— DATA EXTRACTS —
++++++++

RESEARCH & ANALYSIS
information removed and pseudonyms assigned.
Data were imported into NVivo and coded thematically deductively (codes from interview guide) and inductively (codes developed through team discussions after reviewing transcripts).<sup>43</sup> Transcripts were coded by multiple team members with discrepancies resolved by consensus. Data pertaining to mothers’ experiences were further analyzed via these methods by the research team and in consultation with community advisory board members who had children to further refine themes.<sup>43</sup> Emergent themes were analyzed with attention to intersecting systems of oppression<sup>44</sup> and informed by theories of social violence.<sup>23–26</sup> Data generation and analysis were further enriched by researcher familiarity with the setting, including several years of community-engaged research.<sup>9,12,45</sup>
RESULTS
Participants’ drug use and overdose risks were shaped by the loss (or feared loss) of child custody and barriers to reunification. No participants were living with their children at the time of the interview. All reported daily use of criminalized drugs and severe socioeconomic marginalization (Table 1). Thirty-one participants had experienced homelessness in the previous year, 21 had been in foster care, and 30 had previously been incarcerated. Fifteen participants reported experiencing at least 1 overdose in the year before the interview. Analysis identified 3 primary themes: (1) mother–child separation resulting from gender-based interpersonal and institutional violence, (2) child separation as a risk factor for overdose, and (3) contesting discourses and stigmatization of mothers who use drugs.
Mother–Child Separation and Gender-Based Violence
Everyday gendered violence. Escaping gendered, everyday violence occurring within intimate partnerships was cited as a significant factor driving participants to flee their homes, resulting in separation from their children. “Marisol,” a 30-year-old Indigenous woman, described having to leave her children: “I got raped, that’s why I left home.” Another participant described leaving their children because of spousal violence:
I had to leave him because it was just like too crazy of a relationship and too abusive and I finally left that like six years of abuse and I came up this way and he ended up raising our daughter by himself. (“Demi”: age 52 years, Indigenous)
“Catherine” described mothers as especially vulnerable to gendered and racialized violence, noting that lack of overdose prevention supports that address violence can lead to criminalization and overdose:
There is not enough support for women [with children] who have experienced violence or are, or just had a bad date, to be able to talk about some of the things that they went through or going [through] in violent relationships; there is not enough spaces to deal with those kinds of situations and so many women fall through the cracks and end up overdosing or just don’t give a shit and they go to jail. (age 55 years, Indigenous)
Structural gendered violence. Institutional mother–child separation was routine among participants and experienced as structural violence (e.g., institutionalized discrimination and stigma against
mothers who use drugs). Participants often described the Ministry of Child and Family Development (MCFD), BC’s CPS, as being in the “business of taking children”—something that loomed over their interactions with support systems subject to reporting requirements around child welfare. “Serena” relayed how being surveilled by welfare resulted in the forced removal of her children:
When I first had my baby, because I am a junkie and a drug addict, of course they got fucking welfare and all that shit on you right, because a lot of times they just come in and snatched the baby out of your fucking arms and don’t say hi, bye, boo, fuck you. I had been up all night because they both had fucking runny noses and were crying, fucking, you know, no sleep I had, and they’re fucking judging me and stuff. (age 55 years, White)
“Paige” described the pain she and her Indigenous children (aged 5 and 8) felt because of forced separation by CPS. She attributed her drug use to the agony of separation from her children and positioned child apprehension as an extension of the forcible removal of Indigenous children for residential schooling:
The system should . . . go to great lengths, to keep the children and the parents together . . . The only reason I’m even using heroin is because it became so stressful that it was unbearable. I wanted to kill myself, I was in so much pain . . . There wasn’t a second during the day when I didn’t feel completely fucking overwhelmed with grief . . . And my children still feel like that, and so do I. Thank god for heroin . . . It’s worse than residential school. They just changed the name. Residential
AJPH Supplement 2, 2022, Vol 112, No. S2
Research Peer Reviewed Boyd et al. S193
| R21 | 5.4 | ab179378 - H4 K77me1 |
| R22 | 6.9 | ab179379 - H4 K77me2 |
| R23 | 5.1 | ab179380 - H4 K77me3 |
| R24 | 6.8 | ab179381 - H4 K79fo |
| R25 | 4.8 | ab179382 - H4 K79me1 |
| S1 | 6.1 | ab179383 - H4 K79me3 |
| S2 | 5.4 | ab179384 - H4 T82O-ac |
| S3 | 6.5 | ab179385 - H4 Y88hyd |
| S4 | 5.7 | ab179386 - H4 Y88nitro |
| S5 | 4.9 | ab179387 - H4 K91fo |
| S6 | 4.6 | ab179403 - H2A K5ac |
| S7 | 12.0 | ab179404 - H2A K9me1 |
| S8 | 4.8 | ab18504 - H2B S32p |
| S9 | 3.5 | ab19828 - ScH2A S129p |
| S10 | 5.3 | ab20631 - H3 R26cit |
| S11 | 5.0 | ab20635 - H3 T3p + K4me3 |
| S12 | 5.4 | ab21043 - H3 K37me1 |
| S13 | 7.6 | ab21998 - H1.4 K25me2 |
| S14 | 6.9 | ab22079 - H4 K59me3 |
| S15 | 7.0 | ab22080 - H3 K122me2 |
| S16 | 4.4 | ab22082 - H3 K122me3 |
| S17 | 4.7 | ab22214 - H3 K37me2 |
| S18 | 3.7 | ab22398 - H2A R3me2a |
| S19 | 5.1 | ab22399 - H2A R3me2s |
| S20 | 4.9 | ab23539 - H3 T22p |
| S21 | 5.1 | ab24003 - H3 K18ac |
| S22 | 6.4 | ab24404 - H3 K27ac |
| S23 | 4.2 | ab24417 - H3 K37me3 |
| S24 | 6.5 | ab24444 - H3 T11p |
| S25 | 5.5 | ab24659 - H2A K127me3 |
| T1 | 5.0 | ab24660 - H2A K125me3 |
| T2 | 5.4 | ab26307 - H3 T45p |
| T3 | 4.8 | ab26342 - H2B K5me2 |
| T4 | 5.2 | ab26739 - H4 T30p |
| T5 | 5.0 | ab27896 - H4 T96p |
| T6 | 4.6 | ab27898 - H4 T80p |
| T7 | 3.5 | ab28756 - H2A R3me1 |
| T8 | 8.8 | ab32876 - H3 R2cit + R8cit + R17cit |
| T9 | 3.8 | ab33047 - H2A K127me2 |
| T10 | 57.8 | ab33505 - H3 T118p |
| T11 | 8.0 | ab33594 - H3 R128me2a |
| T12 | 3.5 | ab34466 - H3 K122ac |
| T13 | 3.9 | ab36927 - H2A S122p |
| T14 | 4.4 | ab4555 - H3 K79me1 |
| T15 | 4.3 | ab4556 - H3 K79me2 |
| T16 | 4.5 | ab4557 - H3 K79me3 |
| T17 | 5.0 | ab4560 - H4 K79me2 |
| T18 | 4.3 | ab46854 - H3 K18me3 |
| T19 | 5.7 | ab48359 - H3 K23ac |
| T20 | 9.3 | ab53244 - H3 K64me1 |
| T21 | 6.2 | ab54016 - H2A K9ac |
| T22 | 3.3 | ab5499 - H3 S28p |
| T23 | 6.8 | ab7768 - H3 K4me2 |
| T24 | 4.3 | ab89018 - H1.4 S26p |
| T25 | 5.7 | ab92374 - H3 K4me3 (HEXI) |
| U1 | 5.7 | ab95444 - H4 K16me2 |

++++++++

— EXERCISE BRIEF —
Nothing should appear in the answer except the lines from the one containing "H3 R128me2a |" to the end of the data above, reproduced exactly.

— WRITTEN RESPONSE —
| T11 | 8.0 | ab33594 - H3 R128me2a |
| T12 | 3.5 | ab34466 - H3 K122ac |
| T13 | 3.9 | ab36927 - H2A S122p |
| T14 | 4.4 | ab4555 - H3 K79me1 |
| T15 | 4.3 | ab4556 - H3 K79me2 |
| T16 | 4.5 | ab4557 - H3 K79me3 |
| T17 | 5.0 | ab4560 - H4 K79me2 |
| T18 | 4.3 | ab46854 - H3 K18me3 |
| T19 | 5.7 | ab48359 - H3 K23ac |
| T20 | 9.3 | ab53244 - H3 K64me1 |
| T21 | 6.2 | ab54016 - H2A K9ac |
| T22 | 3.3 | ab5499 - H3 S28p |
| T23 | 6.8 | ab7768 - H3 K4me2 |
| T24 | 4.3 | ab89018 - H1.4 S26p |
| T25 | 5.7 | ab92374 - H3 K4me3 (HEXI) |
| U1 | 5.7 | ab95444 - H4 K16me2 |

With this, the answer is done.